The first period surely was the Coyotes' best of the series, yet they only came out of it tied 0-0. Kings coach Darryl Sutter knows his team was a little lucky to escape the first unscathed.
"It takes all five guys to make [the forecheck] work," he said. "We weren't that good at it early on, and they were. We didn't get a chance to forecheck early. It's tough with their goalie because if you don't put pucks in the right area, he moves it so good."
Through two periods the teams were tied 1-1 and actually even in shots, 15 each, which set the stage for the Kings to put it away in the third.

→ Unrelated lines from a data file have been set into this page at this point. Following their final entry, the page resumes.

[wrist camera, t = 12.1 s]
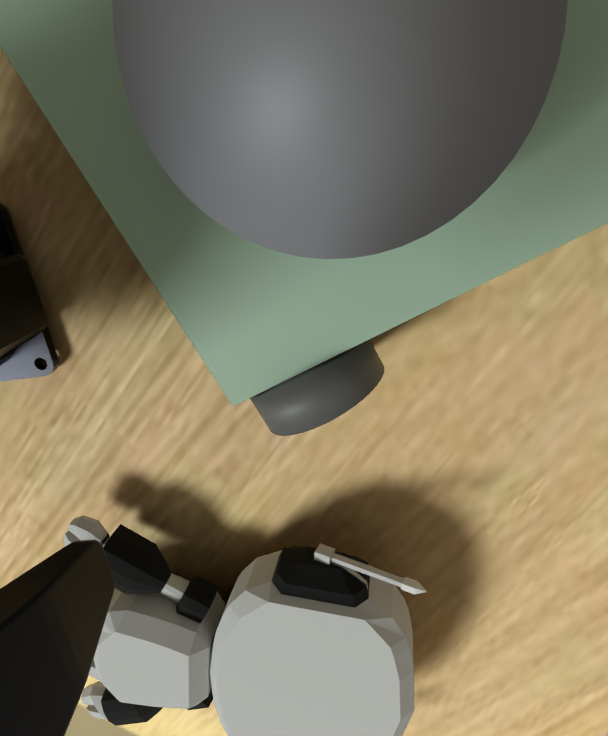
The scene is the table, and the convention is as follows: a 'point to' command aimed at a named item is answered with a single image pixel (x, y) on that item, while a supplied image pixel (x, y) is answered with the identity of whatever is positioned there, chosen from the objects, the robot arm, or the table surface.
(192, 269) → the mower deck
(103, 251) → the table surface
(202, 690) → the robot toy
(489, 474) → the table surface
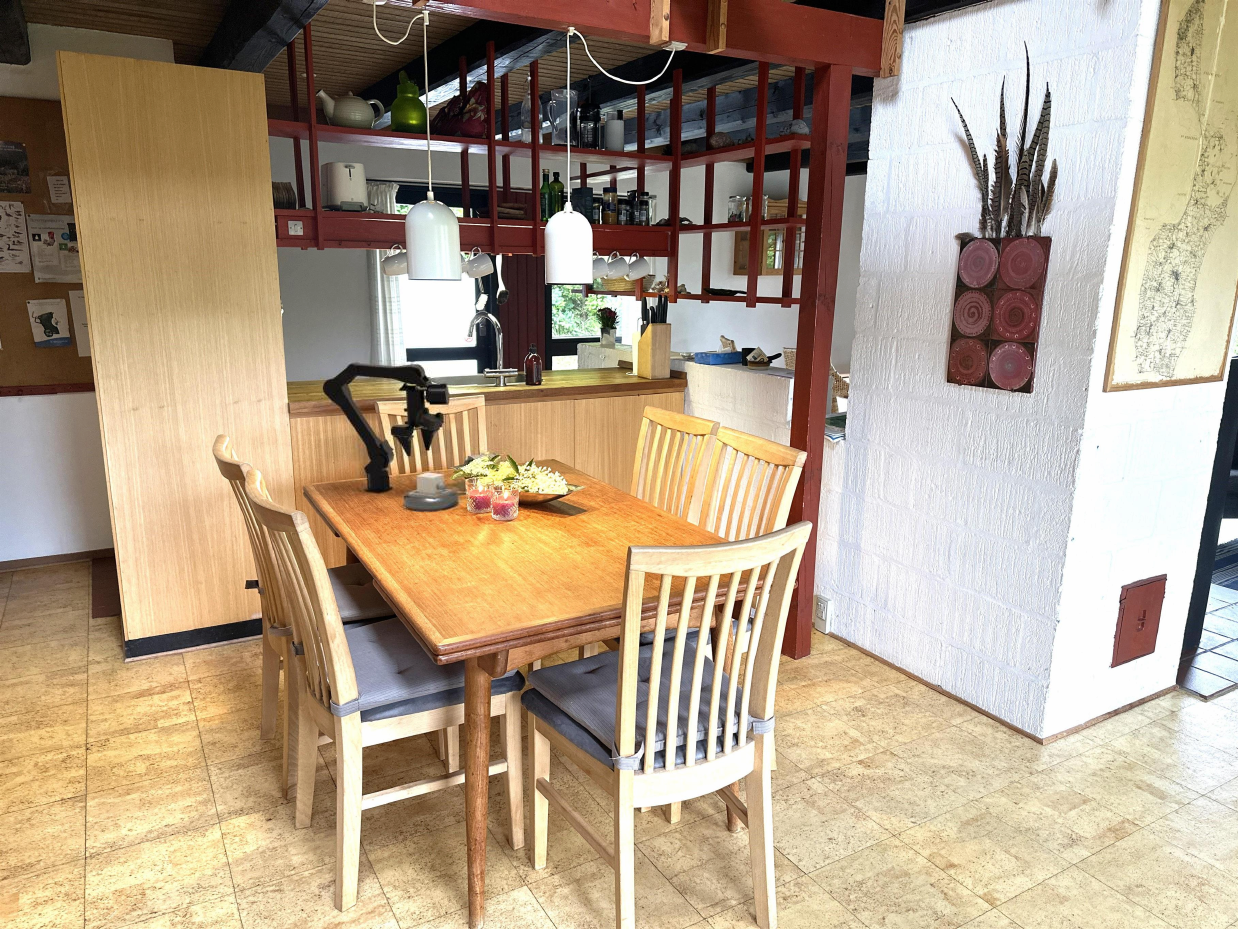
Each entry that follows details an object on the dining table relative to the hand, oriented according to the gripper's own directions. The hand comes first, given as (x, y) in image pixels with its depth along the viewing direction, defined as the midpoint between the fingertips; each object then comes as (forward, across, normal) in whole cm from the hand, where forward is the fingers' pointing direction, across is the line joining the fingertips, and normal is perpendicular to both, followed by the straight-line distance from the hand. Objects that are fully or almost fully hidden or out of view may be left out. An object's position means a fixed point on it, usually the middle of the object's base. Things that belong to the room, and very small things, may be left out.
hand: (418, 453), depth 270 cm
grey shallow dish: (+12, -12, -14) cm, 22 cm away
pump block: (+9, -12, -14) cm, 20 cm away
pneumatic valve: (+12, +10, -18) cm, 24 cm away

As in Game 2, discipline hurt the Coyotes: They headed to the box four times in the third period to sabotage their own efforts to mount a comeback.

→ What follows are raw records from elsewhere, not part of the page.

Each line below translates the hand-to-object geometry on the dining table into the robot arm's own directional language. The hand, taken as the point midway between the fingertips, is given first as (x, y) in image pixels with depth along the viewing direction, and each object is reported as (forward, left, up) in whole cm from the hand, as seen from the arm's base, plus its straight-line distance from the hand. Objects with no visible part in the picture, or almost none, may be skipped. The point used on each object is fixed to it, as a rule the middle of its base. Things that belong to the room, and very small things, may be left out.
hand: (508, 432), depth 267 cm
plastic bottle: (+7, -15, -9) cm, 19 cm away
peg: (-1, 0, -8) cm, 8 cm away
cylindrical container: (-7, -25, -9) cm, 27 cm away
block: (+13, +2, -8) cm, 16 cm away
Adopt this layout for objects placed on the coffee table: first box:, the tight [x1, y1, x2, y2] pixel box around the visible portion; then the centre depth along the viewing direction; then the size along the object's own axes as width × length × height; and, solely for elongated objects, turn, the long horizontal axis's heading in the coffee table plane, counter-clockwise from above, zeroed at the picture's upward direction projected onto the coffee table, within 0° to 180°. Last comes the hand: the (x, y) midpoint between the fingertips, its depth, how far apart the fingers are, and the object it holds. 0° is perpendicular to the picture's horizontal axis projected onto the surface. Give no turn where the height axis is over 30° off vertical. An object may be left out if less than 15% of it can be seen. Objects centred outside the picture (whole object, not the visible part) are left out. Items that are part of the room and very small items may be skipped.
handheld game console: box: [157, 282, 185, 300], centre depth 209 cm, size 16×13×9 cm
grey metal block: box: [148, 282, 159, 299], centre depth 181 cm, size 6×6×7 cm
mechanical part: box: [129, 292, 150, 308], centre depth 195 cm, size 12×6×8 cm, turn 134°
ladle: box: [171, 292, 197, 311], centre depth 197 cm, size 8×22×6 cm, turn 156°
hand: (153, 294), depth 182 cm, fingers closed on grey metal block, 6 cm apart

In the end, as they have been throughout the playoffs, the Coyotes were badly outshot, the final difference ending up at 28-19. The Kings are just too much for them and may well prove too much for anyone in the league.
Reporters tried to get the notoriously dry Sutter to let his giddy "little kid inside" out to celebrate or to acknowledge his rolling team as a "team of destiny," but of course he had none of it. "I'm too old, been to lots of conference finals, only won once," he said. "The farther you go, the tougher it is to win games."
But Sutter did get unusually animated about the play of his centers, Kopitar and Jarret Stoll.
"When he's slotted right where he is, he's awesome," the coach said. "Strong, powerful in the tough areas. Him and Kopitar, outstanding."
And it's because of the dominant play of Kopitar -- still relatively unsung in NHL circles considering his immense talent -- and the suffocating play of Stoll that the Kings are in this driver's seat. True, it's a full-team effort, but when you can afford to have 2011-12 acquisitions and former Flyers stars Mike Richards and Jeff Carter be essentially third-line options (just over 12 minutes of even-strength ice time for them tonight, after Carter's hat trick in Game 2), you're living well.
The Kings, with opponents powerless to match their lines nor keep the puck for very long, are indeed living well.